Real life, however, is still to catch up with fiction. Take the case of Dolly who travelled from Delhi to Dubai in 2010 to work in an Indian dentist couple’s house. Besides daily chores, Dolly had to take care of their two-year-old child. Though she had worked abroad earlier, with an Indian family in Johannesburg, Dolly found her Dubai experience unlike any she encountered in her 30-year career. The couple locked her in the house, disconnected phone lines and monitored her every move through CCTV cameras. “I felt imprisoned,” she recollects. What came next proved to be beyond her wildest fears.

One day, while watching a soap commercial on TV, the child remarked to Dolly, “You also take a shower like this. I’ve seen you on the screen without your clothes.” Dolly immediately checked her bathroom walls and found a hidden camera. She confronted her employers and threatened to go to the police if they didn’t return her passport and put her on a flight home. Rattled sufficiently, they complied. “I don’t want to lodge a police complaint. Who’ll believe me?” she asks.

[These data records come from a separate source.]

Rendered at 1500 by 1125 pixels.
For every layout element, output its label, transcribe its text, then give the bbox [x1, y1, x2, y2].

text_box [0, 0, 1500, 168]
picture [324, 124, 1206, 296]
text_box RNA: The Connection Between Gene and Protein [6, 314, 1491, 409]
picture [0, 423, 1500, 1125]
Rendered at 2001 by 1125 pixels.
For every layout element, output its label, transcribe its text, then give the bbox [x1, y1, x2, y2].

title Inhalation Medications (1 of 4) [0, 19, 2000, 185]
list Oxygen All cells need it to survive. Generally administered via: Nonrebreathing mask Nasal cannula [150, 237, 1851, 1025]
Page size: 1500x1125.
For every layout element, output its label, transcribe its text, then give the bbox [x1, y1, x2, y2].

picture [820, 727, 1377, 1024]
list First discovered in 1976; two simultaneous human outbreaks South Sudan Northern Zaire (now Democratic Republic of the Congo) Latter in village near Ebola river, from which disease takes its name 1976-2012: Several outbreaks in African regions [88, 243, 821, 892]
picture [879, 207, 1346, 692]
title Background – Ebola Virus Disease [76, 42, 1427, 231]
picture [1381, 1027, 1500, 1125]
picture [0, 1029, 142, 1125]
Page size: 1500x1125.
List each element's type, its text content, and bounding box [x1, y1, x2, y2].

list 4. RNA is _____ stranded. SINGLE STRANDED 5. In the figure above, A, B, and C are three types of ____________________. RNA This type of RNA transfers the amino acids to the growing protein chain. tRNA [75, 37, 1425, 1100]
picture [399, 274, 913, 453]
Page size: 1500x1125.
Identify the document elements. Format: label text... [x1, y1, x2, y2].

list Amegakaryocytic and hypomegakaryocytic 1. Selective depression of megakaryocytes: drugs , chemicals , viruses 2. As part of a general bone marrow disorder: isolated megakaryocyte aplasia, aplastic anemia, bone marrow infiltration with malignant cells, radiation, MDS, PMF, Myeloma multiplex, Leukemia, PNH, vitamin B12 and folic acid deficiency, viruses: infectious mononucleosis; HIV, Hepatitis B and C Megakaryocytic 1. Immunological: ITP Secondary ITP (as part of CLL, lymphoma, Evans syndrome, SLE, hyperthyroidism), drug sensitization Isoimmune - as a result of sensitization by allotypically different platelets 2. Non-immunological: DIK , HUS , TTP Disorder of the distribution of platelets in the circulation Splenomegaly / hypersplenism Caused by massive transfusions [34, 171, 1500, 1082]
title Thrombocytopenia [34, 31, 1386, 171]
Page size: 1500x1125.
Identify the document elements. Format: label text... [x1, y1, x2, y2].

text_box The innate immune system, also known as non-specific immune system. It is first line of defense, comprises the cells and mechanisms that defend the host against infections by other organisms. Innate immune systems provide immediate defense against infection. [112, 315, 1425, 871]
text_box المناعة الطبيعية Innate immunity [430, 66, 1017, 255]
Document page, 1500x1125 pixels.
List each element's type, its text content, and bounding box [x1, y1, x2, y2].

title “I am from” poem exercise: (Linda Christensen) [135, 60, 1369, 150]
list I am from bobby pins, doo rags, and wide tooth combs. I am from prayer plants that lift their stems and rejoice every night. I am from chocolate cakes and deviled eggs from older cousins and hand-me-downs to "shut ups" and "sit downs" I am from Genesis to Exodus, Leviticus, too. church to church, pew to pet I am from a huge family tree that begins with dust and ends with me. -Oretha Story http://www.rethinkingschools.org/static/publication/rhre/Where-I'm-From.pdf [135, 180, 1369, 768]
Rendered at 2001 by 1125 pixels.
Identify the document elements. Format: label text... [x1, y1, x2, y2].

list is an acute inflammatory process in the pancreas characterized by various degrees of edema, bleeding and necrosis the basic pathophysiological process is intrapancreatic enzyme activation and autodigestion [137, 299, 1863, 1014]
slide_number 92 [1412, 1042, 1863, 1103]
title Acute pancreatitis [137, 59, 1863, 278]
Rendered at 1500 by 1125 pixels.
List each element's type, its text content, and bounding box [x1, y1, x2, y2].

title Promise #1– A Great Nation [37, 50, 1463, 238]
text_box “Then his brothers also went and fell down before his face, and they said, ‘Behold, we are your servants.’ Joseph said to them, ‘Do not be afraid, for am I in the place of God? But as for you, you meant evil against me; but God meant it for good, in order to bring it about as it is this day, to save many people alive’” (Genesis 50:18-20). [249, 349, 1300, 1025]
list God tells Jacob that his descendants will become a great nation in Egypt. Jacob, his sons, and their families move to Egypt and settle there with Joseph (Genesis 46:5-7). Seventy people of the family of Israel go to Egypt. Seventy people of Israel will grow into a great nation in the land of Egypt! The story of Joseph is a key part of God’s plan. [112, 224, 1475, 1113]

She works in one of Noida’s high-rises but hasn’t given up her search for a higher-paying overseas job, and, hopefully, better employers this time round.

BLINKDOMESTIC1

Foot down: Labour laws continue to exclude domestic work from their purview, denying access to social security, safe working conditions and grievance redress systems

 

Spurred by stories of domestic workers’ struggles, Member of Parliament Shashi Tharoor introduced The Domestic Workers’ Welfare Bill in the Lok Sabha in 2016. “Domestic work is still not seen as a career or a job in India, due to society’s prejudicial view of domestic workers as ‘servants’ rather than as ‘employees’. This is evident in the way people treat their domestic help, subjecting them to a hazardous environment, sometimes to physical and mental torture, and making them work without basic rights, predictable hours or decent facilities. This social prejudice has also coloured our labour laws, as they exclude domestic work from their purview,” says Shashi Tharoor, in an email interview to BL ink . The need is for a legal framework that reiterates the position of a domestic worker as an employee, through access to social security rights, safe working conditions and grievance redress systems.

The National Sample Survey Organisation (NSSO), in its 2011 round, showed that conditions for domestic workers are much worse compared to others in the informal sector. They put up with the exploitative conditions due to their economic status and weak bargaining power.

By categorising private spaces where domestic workers are employed as “workplaces”, the Bill will ensure they can access the benefits of other labour laws too. “Unfortunately, the government has shown no will in enacting a law to deal with problems faced by the domestic workers of our country,” says Tharoor.

While Dolly awaits changes in the law, she is happy to see the impact made by the new brand of bai comedy in building awareness. Plus, she loves the smart retorts and biting satire in Suresh’s show. “I’ve seen Mumbai maids are like queens... this is catching on in Delhi, too,” she says.

Remarking on the ability of humour to convey the most serious of messages, Lahiri says, “Suresh is spot-on in capturing how class tensions coalesce around the women — I laughed uneasily in recognition. Also the fact that workers know so much about the people they work for, and the reverse snobbery that they deploy as a defence against snobbery. We’ve all heard stories of the driver who’ll only work for a family that has certain models of SUVs.”

Says Suresh, “These videos have changed the way I behave with my house help. There is a lot we were taught by virtue of how our parents behaved, or still do. I am unlearning all of that. Hopefully, I have been able to punch up rather than punch down by playing Parvati Bai.”

As Manju bai raps: Gaali de Marathi mein , mein aur do sunayegi/…Asli labour class se milaye Hindustan ko (Abuse me in Marathi, and I’ll give you back more/ Come on, India, let’s introduce you to the real labour class).